Following the reported problems around Johnson & Johnson’s single-shot Covid-19 vaccine, the Hungarian government decided that before it is authorized for use it must be examined by the Hungarian medicines agency (OGYÉI). Meanwhile, the government struck a deal with Chinese pharmaceutical company Sinopharm to offset the vaccine deficit caused by the Janssen issue.
The first shipment of Johnson & Johnson’s (J&J) single-shot Covid-19 vaccine Janssen arrived in Hungary last Tuesday. It contained enough doses for a total of 28,800 people. The government ordered a total of 4.36 million doses of the Janssen vaccine and planned to begin using the jab this week.

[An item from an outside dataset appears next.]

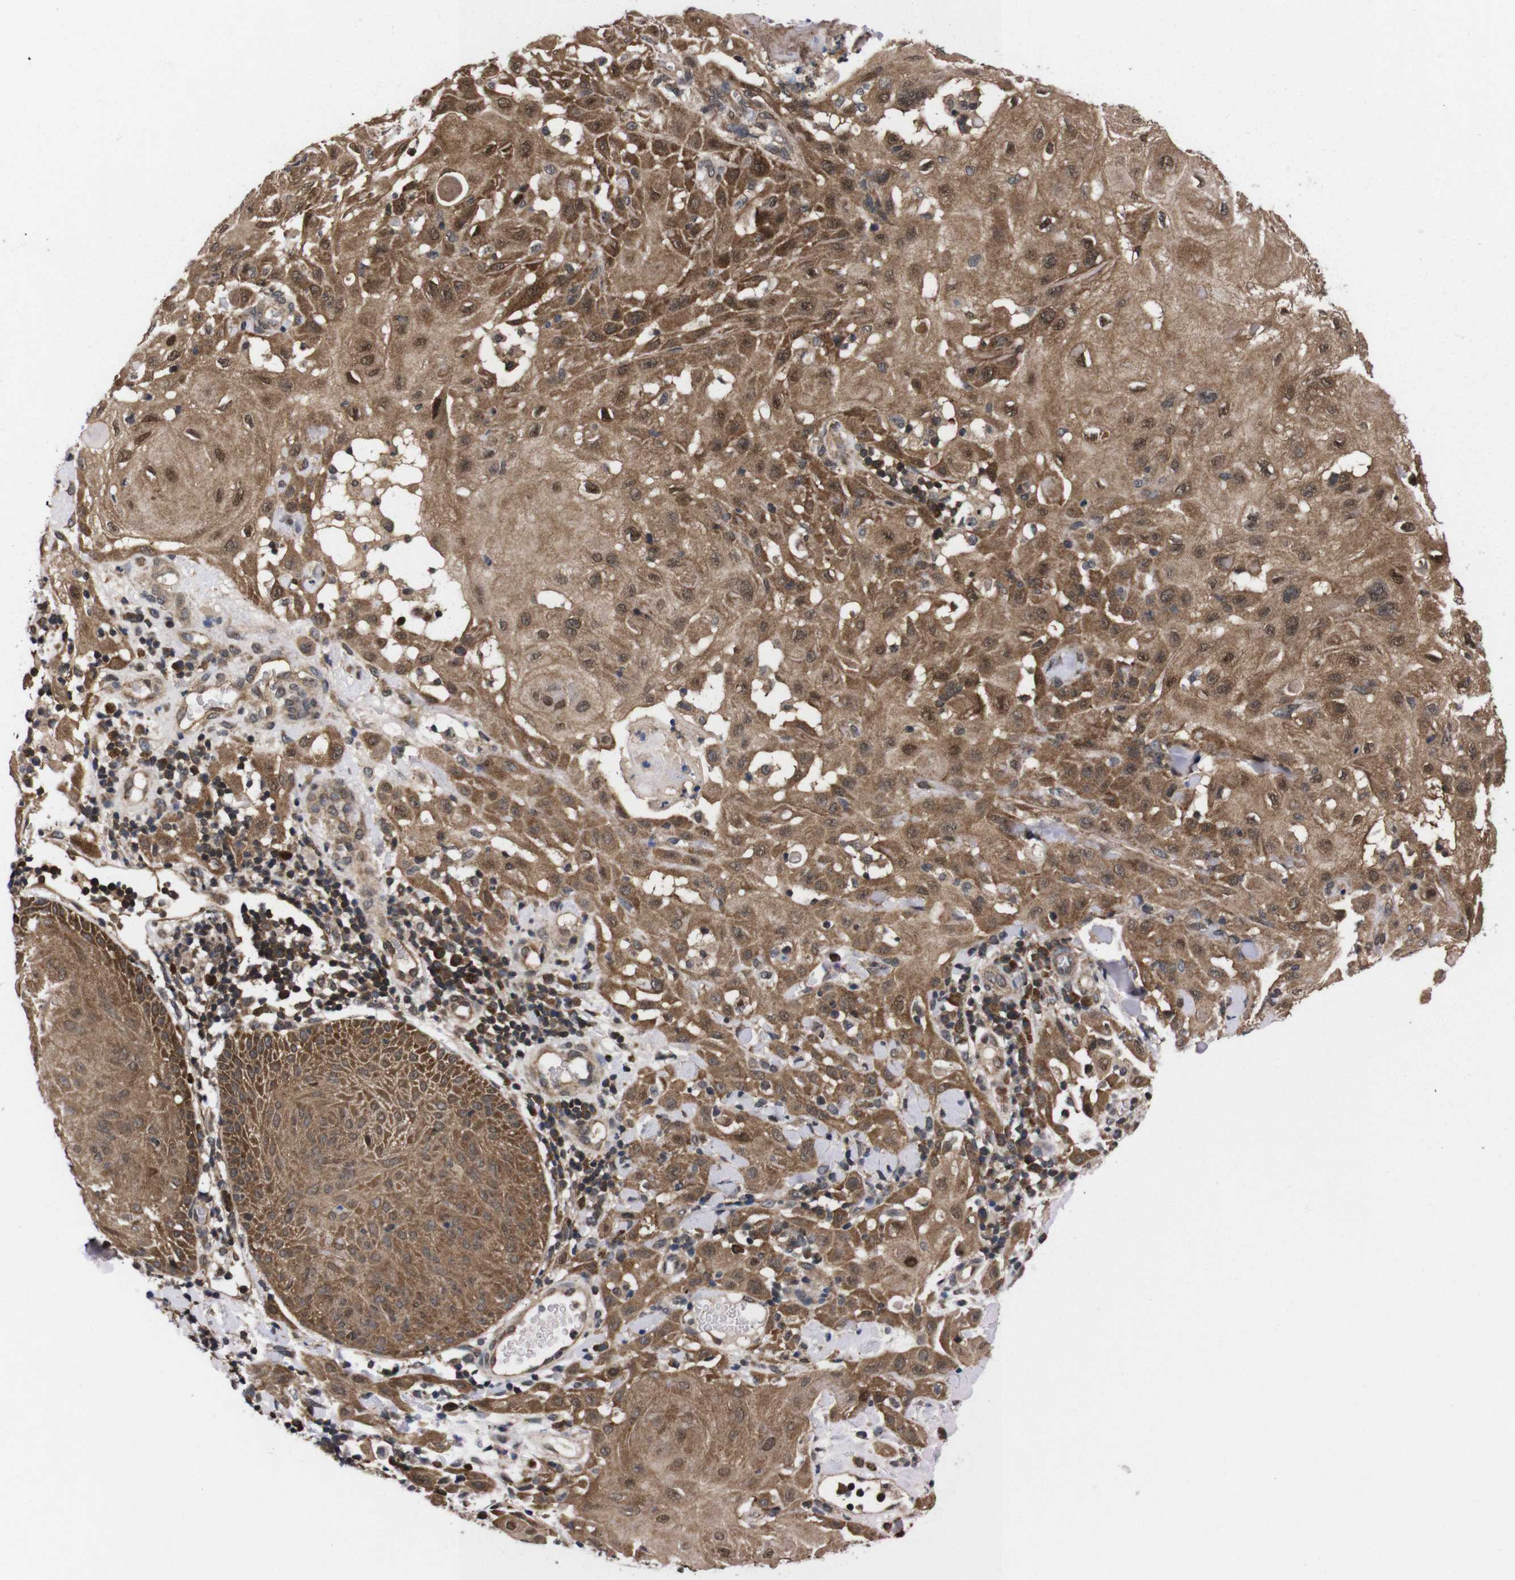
{"staining": {"intensity": "moderate", "quantity": ">75%", "location": "cytoplasmic/membranous,nuclear"}, "tissue": "skin cancer", "cell_type": "Tumor cells", "image_type": "cancer", "snomed": [{"axis": "morphology", "description": "Squamous cell carcinoma, NOS"}, {"axis": "topography", "description": "Skin"}], "caption": "Immunohistochemistry (DAB (3,3'-diaminobenzidine)) staining of human skin squamous cell carcinoma demonstrates moderate cytoplasmic/membranous and nuclear protein staining in approximately >75% of tumor cells.", "gene": "UBQLN2", "patient": {"sex": "male", "age": 24}}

By the time the shipment arrived, however, the European Medicines Agency (EMA) had already initiated a review of the vaccine after rare blood clots were reported following the vaccination of several individuals in the US. Johnson & Johnson announced that it would delay the rollout of its vaccine to Europe.
In an interview following the decision of EMA, Prime Minister Viktor Orbán called the news regarding the Janssen vaccine „alarming.”
Orbán said some 500,000 vaccines in Hungary manufactured by Johnson and Johnson will have to be thoroughly examined and replaced.
The Janssen vaccine will be examined in Hungary separately, “an unusual step as we so far accepted Western certificates and only examined Eastern vaccines,” Orbán said.
„We want exactly the same investigation as if it were an Eastern vaccine. We want to see the factory, we want to see what happens, because the news is very alarming, and we have ordered a lot of this vaccine,” the prime minister added.
Orbán also said that he would, together with Minister of Foreign Affairs and Trade Péter Szijjártó, work to try to replace the “missing vaccines.”
Only a day later Péter Szijjártó announced Hungary has managed to procure 1 million Chinese Sinopharm vaccine doses – 600,000 more than originally scheduled for delivery.
In addition to the 400,000 vaccines due in April, China is delivering 600,000 doses due in May ahead of schedule, Szijjártó said, adding that this would offset the delay in Western shipments.